> _What to work on_: From the listing below, output only the lines starting at the line that has "The horizontal FOV is 75.2°." and ending at the line that has "Reply with a compact JSON array", exactly as they appear, ends included.
(Excerpted records begins)
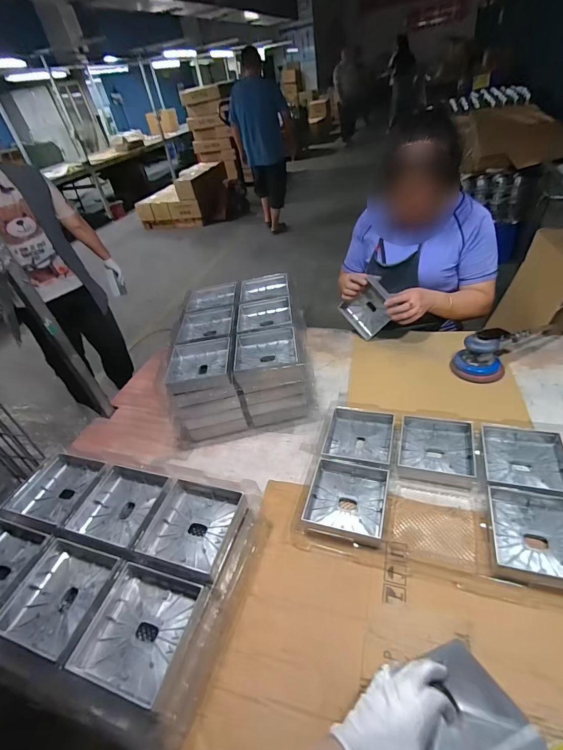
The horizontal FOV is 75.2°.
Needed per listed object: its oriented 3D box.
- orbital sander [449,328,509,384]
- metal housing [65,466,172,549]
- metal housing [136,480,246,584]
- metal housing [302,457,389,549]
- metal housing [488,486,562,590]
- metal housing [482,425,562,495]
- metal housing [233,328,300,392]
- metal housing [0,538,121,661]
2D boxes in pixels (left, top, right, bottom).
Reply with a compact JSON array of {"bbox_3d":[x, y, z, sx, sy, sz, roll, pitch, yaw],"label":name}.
(Excerpted records ends)
(Excerpted records begins)
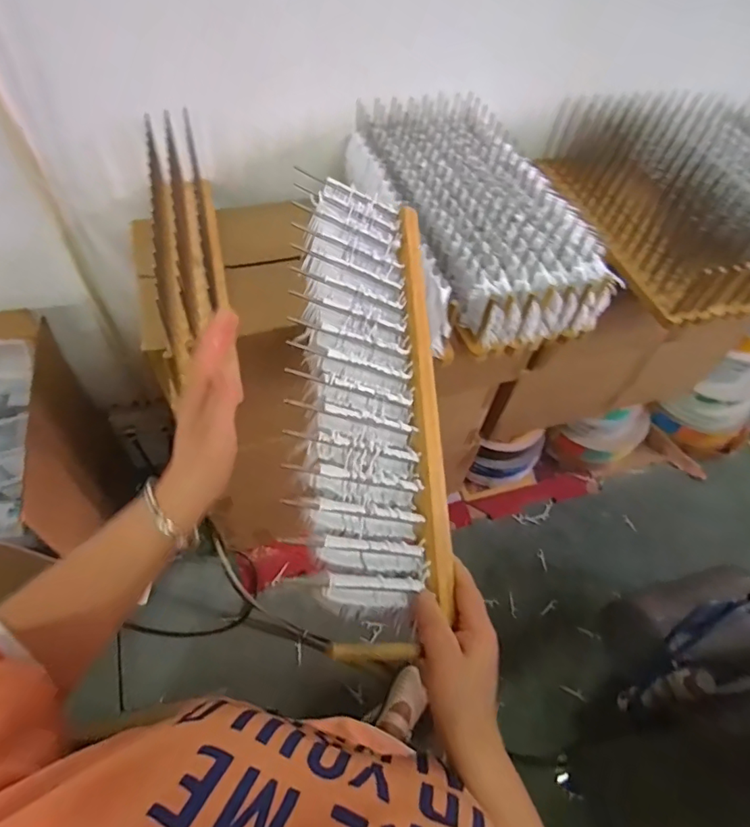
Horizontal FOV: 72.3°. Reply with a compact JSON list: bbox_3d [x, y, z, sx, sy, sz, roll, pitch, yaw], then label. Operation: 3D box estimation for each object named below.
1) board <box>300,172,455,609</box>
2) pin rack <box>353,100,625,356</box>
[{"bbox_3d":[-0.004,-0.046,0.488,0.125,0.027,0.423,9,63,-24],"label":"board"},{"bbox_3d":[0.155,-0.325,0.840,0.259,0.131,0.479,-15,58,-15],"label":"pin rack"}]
(Excerpted records ends)
(Excerpted records begins)
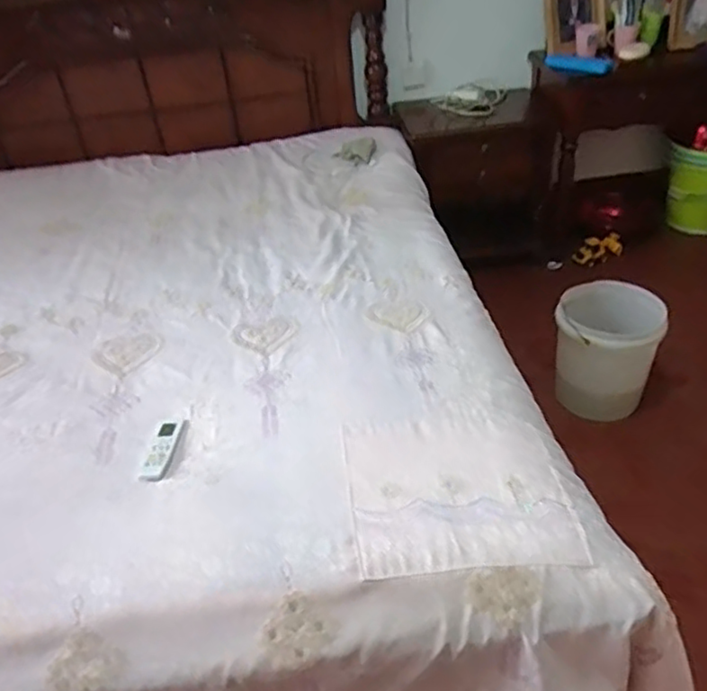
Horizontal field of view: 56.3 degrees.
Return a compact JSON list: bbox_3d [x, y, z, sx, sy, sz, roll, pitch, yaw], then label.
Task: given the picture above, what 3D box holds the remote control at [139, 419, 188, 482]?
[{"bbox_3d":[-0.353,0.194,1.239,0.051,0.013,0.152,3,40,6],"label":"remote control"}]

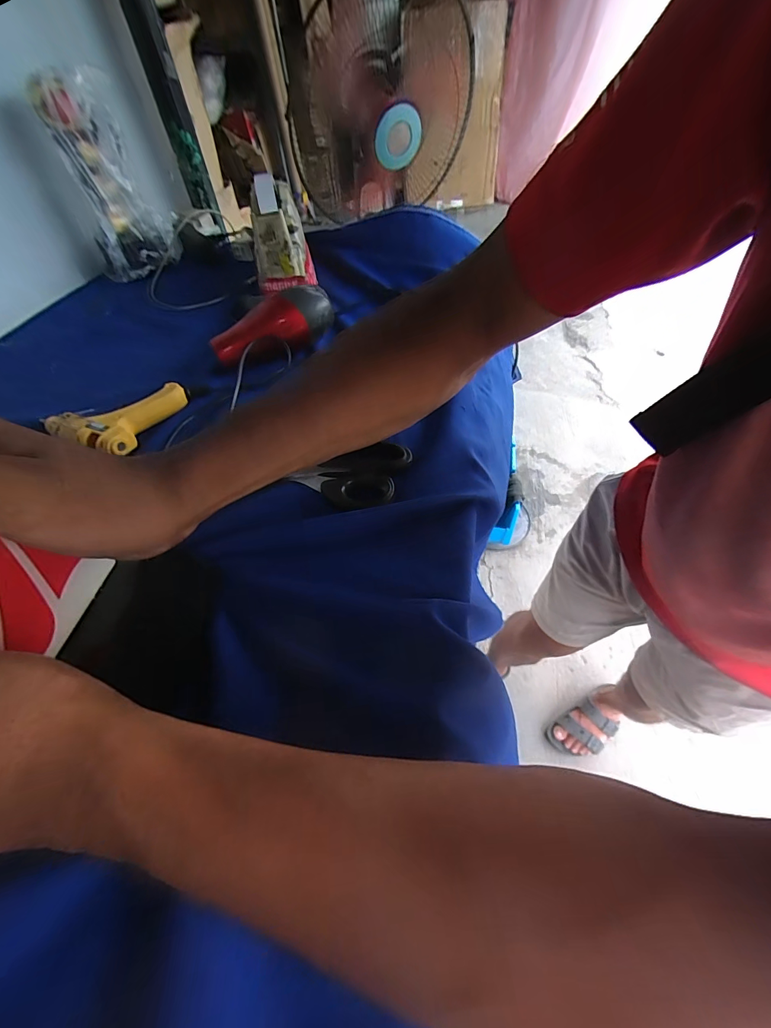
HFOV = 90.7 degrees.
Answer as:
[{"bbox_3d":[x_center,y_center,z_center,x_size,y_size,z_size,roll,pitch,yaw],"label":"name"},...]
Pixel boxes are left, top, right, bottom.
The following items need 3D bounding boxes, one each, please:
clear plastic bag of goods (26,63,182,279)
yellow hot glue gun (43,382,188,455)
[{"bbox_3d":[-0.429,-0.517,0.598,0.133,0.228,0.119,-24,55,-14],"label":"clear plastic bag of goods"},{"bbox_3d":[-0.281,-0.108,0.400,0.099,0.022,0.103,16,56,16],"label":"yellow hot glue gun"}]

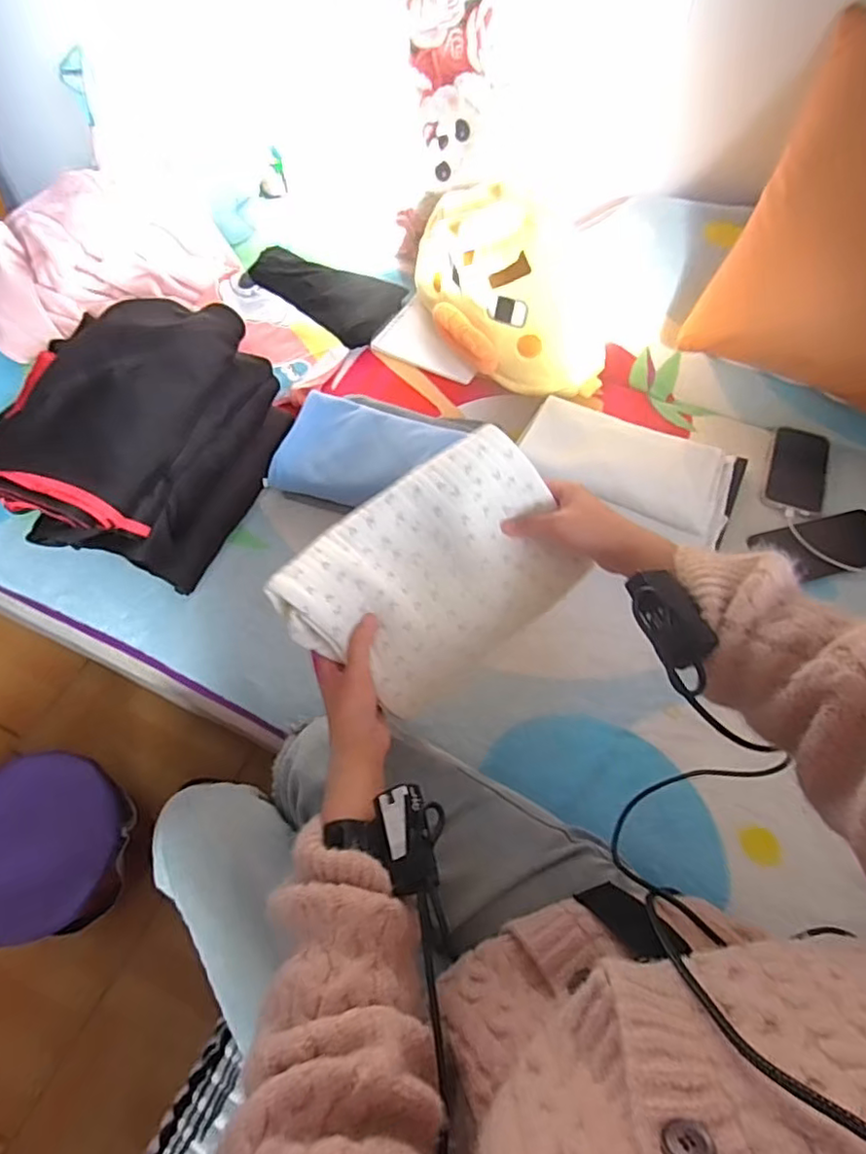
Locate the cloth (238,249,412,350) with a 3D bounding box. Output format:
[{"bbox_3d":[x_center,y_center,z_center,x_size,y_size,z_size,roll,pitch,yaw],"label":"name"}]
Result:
(Excerpted records ends)
> _Written answer_:
The horizontal FOV is 75.2°.
Needed per listed object: its oriented 3D box.
- orbital sander [449,328,509,384]
- metal housing [65,466,172,549]
- metal housing [136,480,246,584]
- metal housing [302,457,389,549]
- metal housing [488,486,562,590]
- metal housing [482,425,562,495]
- metal housing [233,328,300,392]
- metal housing [0,538,121,661]
2D boxes in pixels (left, top, right, bottom).
Reply with a compact JSON array of {"bbox_3d":[x, y, z, sx, sy, sz, roll, pitch, yaw],"label":name}.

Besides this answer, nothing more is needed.